→ **What is needed**
In the listing below, starting with the line with "right hip: (154, 156, -1)" and going on through the end of the listing, switch "knee" to "knee joint" and give those lines again with nothing else changed.

Raw data START

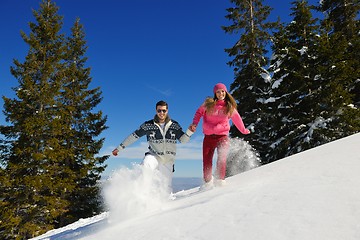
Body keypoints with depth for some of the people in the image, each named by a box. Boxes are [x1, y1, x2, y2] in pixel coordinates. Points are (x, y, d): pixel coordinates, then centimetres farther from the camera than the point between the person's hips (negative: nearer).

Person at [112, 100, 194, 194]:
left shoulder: (174, 125, 0)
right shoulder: (148, 125, -5)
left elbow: (183, 139, 2)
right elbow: (133, 136, 1)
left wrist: (189, 131, -18)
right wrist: (119, 148, 4)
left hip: (168, 160, 2)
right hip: (154, 156, -1)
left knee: (166, 189, 3)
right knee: (146, 165, -36)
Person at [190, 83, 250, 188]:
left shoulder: (230, 107, 6)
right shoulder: (208, 104, 1)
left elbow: (237, 119, 21)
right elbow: (199, 112, 13)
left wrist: (244, 130, 33)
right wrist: (194, 124, -2)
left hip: (222, 136, 0)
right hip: (209, 136, 0)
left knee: (222, 158, -20)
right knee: (206, 160, 4)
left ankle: (220, 180, -11)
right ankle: (207, 182, 21)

Raw data END

→ **Answer space**
right hip: (154, 156, -1)
left knee joint: (166, 189, 3)
right knee joint: (146, 165, -36)
Person at [190, 83, 250, 188]:
left shoulder: (230, 107, 6)
right shoulder: (208, 104, 1)
left elbow: (237, 119, 21)
right elbow: (199, 112, 13)
left wrist: (244, 130, 33)
right wrist: (194, 124, -2)
left hip: (222, 136, 0)
right hip: (209, 136, 0)
left knee joint: (222, 158, -20)
right knee joint: (206, 160, 4)
left ankle: (220, 180, -11)
right ankle: (207, 182, 21)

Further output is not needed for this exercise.